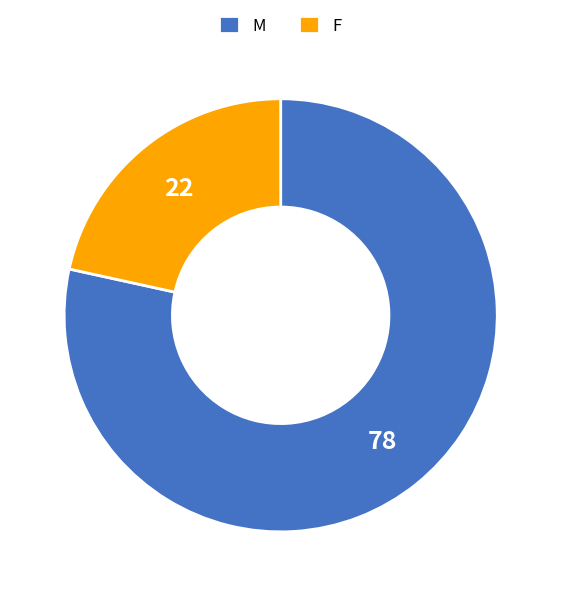

How many slices are in this pie chart?

2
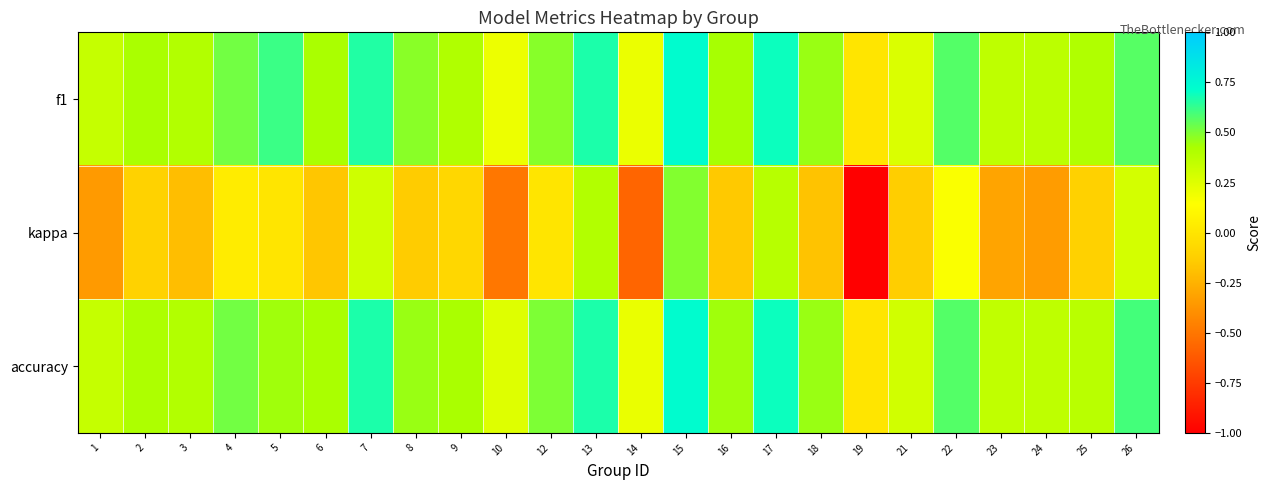

Reading left to right, list all the values displayed in this chart.

f1: 1=0.3	2=0.4	3=0.4	4=0.5	5=0.6	6=0.4	7=0.7	8=0.5	9=0.4	10=0.2	12=0.5	13=0.7	14=0.2	15=0.7	16=0.4	17=0.7	18=0.5	19=0.0	21=0.3	22=0.6	23=0.4	24=0.4	25=0.4	26=0.6
kappa: 1=-0.3	2=-0.1	3=-0.2	4=0.0	5=0.0	6=-0.2	7=0.3	8=-0.1	9=-0.1	10=-0.5	12=0.0	13=0.4	14=-0.6	15=0.5	16=-0.2	17=0.4	18=-0.2	19=-1.0	21=-0.1	22=0.2	23=-0.3	24=-0.3	25=-0.1	26=0.3
accuracy: 1=0.3	2=0.4	3=0.4	4=0.5	5=0.4	6=0.4	7=0.7	8=0.5	9=0.4	10=0.2	12=0.5	13=0.7	14=0.2	15=0.7	16=0.4	17=0.7	18=0.5	19=0.0	21=0.3	22=0.6	23=0.4	24=0.4	25=0.4	26=0.6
=-=-=-=-=
Pick out each line in the records above that contains the word "this", and copy those lines.

EXPECTED ANSWER:
How many slices are in this pie chart?
Reading left to right, list all the values displayed in this chart.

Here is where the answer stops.